Reproducibility¶

vLLM does not guarantee the reproducibility of the results by default, for the sake of performance. To achieve reproducible results:

In offline mode, you can either set VLLM_ENABLE_V1_MULTIPROCESSING=0 which makes scheduling deterministic, or enable batch invariance to make the outputs insensitive to scheduling.
In online mode, you can only enable batch invariance.

Example: examples/offline_inference/reproducibility.py

Warning

Setting VLLM_ENABLE_V1_MULTIPROCESSING=0 will change the random state of user code (i.e. the code that constructs LLM class).

Note

Even with the above settings, vLLM only provides reproducibility when it runs on the same hardware and the same vLLM version.

Setting the global seed¶

The seed parameter in vLLM is used to control the random states for various random number generators.
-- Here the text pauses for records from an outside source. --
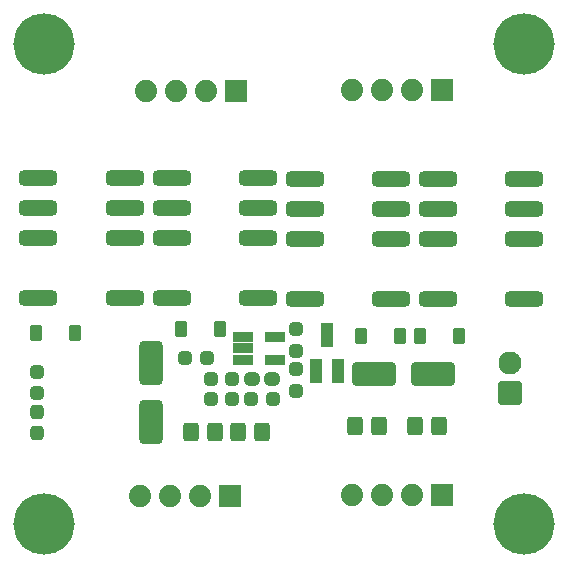
<source format=gts>
%TF.GenerationSoftware,KiCad,Pcbnew,(7.0.0)*%
%TF.CreationDate,2023-03-20T10:58:12+01:00*%
%TF.ProjectId,Z_Brake,5a5f4272-616b-4652-9e6b-696361645f70,rev?*%
%TF.SameCoordinates,Original*%
%TF.FileFunction,Soldermask,Top*%
%TF.FilePolarity,Negative*%
%FSLAX46Y46*%
G04 Gerber Fmt 4.6, Leading zero omitted, Abs format (unit mm)*
G04 Created by KiCad (PCBNEW (7.0.0)) date 2023-03-20 10:58:12*
%MOMM*%
%LPD*%
G01*
G04 APERTURE LIST*
G04 Aperture macros list*
%AMRoundRect*
0 Rectangle with rounded corners*
0 $1 Rounding radius*
0 $2 $3 $4 $5 $6 $7 $8 $9 X,Y pos of 4 corners*
0 Add a 4 corners polygon primitive as box body*
4,1,4,$2,$3,$4,$5,$6,$7,$8,$9,$2,$3,0*
0 Add four circle primitives for the rounded corners*
1,1,$1+$1,$2,$3*
1,1,$1+$1,$4,$5*
1,1,$1+$1,$6,$7*
1,1,$1+$1,$8,$9*
0 Add four rect primitives between the rounded corners*
20,1,$1+$1,$2,$3,$4,$5,0*
20,1,$1+$1,$4,$5,$6,$7,0*
20,1,$1+$1,$6,$7,$8,$9,0*
20,1,$1+$1,$8,$9,$2,$3,0*%
G04 Aperture macros list end*
%ADD10RoundRect,0.337500X0.300000X0.237500X-0.300000X0.237500X-0.300000X-0.237500X0.300000X-0.237500X0*%
%ADD11RoundRect,0.325000X0.225000X0.375000X-0.225000X0.375000X-0.225000X-0.375000X0.225000X-0.375000X0*%
%ADD12RoundRect,0.337500X-0.237500X0.287500X-0.237500X-0.287500X0.237500X-0.287500X0.237500X0.287500X0*%
%ADD13RoundRect,0.350000X-1.500000X-0.650000X1.500000X-0.650000X1.500000X0.650000X-1.500000X0.650000X0*%
%ADD14C,5.200000*%
%ADD15RoundRect,0.100000X-0.877500X0.877500X-0.877500X-0.877500X0.877500X-0.877500X0.877500X0.877500X0*%
%ADD16C,1.955000*%
%ADD17RoundRect,0.100000X0.400000X-0.950000X0.400000X0.950000X-0.400000X0.950000X-0.400000X-0.950000X0*%
%ADD18RoundRect,0.337500X0.250000X0.237500X-0.250000X0.237500X-0.250000X-0.237500X0.250000X-0.237500X0*%
%ADD19RoundRect,0.337500X-0.250000X-0.237500X0.250000X-0.237500X0.250000X0.237500X-0.250000X0.237500X0*%
%ADD20RoundRect,0.337500X-0.237500X0.250000X-0.237500X-0.250000X0.237500X-0.250000X0.237500X0.250000X0*%
%ADD21RoundRect,0.337500X0.237500X-0.250000X0.237500X0.250000X-0.237500X0.250000X-0.237500X-0.250000X0*%
%ADD22RoundRect,0.350000X0.350000X0.450000X-0.350000X0.450000X-0.350000X-0.450000X0.350000X-0.450000X0*%
%ADD23RoundRect,0.100000X-0.780000X-0.325000X0.780000X-0.325000X0.780000X0.325000X-0.780000X0.325000X0*%
%ADD24RoundRect,0.100000X-0.845000X-0.845000X0.845000X-0.845000X0.845000X0.845000X-0.845000X0.845000X0*%
%ADD25C,1.890000*%
%ADD26RoundRect,0.350000X-0.650000X1.500000X-0.650000X-1.500000X0.650000X-1.500000X0.650000X1.500000X0*%
%ADD27RoundRect,0.349750X1.250250X-0.305250X1.250250X0.305250X-1.250250X0.305250X-1.250250X-0.305250X0*%
G04 APERTURE END LIST*
D10*
%TO.C,C1*%
X78350000Y-108400000D03*
X76625000Y-108400000D03*
%TD*%
D11*
%TO.C,D3*%
X89150000Y-104750000D03*
X85850000Y-104750000D03*
%TD*%
D12*
%TO.C,D4*%
X58400000Y-111212500D03*
X58400000Y-112962500D03*
%TD*%
D13*
%TO.C,D5*%
X87000000Y-108000000D03*
X92000000Y-108000000D03*
%TD*%
D14*
%TO.C,MH1*%
X59055000Y-80010000D03*
%TD*%
%TO.C,MH2*%
X99695000Y-80010000D03*
%TD*%
%TO.C,MH3*%
X59055000Y-120650000D03*
%TD*%
%TO.C,MH4*%
X99695000Y-120650000D03*
%TD*%
D15*
%TO.C,P2*%
X98500000Y-109540000D03*
D16*
X98500000Y-107000000D03*
%TD*%
D17*
%TO.C,Q1*%
X82050000Y-107700000D03*
X83950000Y-107700000D03*
X83000000Y-104700000D03*
%TD*%
D18*
%TO.C,R2*%
X74978900Y-110057200D03*
X73153900Y-110057200D03*
%TD*%
D19*
%TO.C,R3*%
X70994900Y-106600000D03*
X72819900Y-106600000D03*
%TD*%
D18*
%TO.C,R4*%
X78400000Y-110050000D03*
X76575000Y-110050000D03*
%TD*%
D20*
%TO.C,R5*%
X80400000Y-104175000D03*
X80400000Y-106000000D03*
%TD*%
D21*
%TO.C,R6*%
X80400000Y-109400000D03*
X80400000Y-107575000D03*
%TD*%
%TO.C,R7*%
X58400000Y-109600000D03*
X58400000Y-107775000D03*
%TD*%
D22*
%TO.C,RV1*%
X92440000Y-112395000D03*
X90440000Y-112395000D03*
%TD*%
%TO.C,RV2*%
X87360000Y-112395000D03*
X85360000Y-112395000D03*
%TD*%
D23*
%TO.C,U1*%
X75850000Y-104850000D03*
X75850000Y-105800000D03*
X75850000Y-106750000D03*
X78550000Y-106750000D03*
X78550000Y-104850000D03*
%TD*%
D24*
%TO.C,P1*%
X92710000Y-83945000D03*
D25*
X90170000Y-83945000D03*
X87630000Y-83945000D03*
X85090000Y-83945000D03*
%TD*%
D26*
%TO.C,D1*%
X68100000Y-107050000D03*
X68100000Y-112050000D03*
%TD*%
D11*
%TO.C,D2*%
X94150000Y-104775000D03*
X90850000Y-104775000D03*
%TD*%
D24*
%TO.C,P3*%
X92710000Y-118235000D03*
D25*
X90170000Y-118235000D03*
X87630000Y-118235000D03*
X85090000Y-118235000D03*
%TD*%
D19*
%TO.C,R1*%
X73153900Y-108407200D03*
X74978900Y-108407200D03*
%TD*%
D27*
%TO.C,K1*%
X99645000Y-101600000D03*
X99645000Y-96520000D03*
X99645000Y-93980000D03*
X99645000Y-91440000D03*
X92355000Y-91440000D03*
X92355000Y-93980000D03*
X92355000Y-96520000D03*
X92355000Y-101600000D03*
%TD*%
%TO.C,K2*%
X88395000Y-101600000D03*
X88395000Y-96520000D03*
X88395000Y-93980000D03*
X88395000Y-91440000D03*
X81105000Y-91440000D03*
X81105000Y-93980000D03*
X81105000Y-96520000D03*
X81105000Y-101600000D03*
%TD*%
D22*
%TO.C,RV4*%
X73500000Y-112900000D03*
X71500000Y-112900000D03*
%TD*%
D24*
%TO.C,P4*%
X75250000Y-84000000D03*
D25*
X72710000Y-84000000D03*
X70170000Y-84000000D03*
X67630000Y-84000000D03*
%TD*%
D27*
%TO.C,K4*%
X65850000Y-101560000D03*
X65850000Y-96480000D03*
X65850000Y-93940000D03*
X65850000Y-91400000D03*
X58560000Y-91400000D03*
X58560000Y-93940000D03*
X58560000Y-96480000D03*
X58560000Y-101560000D03*
%TD*%
D11*
%TO.C,D7*%
X73950000Y-104200000D03*
X70650000Y-104200000D03*
%TD*%
D24*
%TO.C,P5*%
X74810000Y-118260000D03*
D25*
X72270000Y-118260000D03*
X69730000Y-118260000D03*
X67190000Y-118260000D03*
%TD*%
D11*
%TO.C,D6*%
X61650000Y-104500000D03*
X58350000Y-104500000D03*
%TD*%
D22*
%TO.C,RV3*%
X77500000Y-112900000D03*
X75500000Y-112900000D03*
%TD*%
D27*
%TO.C,K3*%
X77150000Y-101560000D03*
X77150000Y-96480000D03*
X77150000Y-93940000D03*
X77150000Y-91400000D03*
X69860000Y-91400000D03*
X69860000Y-93940000D03*
X69860000Y-96480000D03*
X69860000Y-101560000D03*
%TD*%
M02*

</source>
If a specific seed value is provided, the random states for random, np.random, and torch.manual_seed will be set accordingly.

Default Behavior¶

In V1, the seed parameter defaults to 0 which sets the random state for each worker, so the results will remain consistent for each vLLM run even if temperature > 0.

It is impossible to un-specify a seed for V1 because different workers need to sample the same outputs for workflows such as speculative decoding. For more information, see: Pull Request #17929

Note

The random state in user code (i.e. the code that constructs LLM class) is updated by vLLM only if the workers are run in the same process as user code, i.e.: VLLM_ENABLE_V1_MULTIPROCESSING=0.

By default, VLLM_ENABLE_V1_MULTIPROCESSING=1 so you can use vLLM without having to worry about accidentally making deterministic subsequent operations that rely on random state.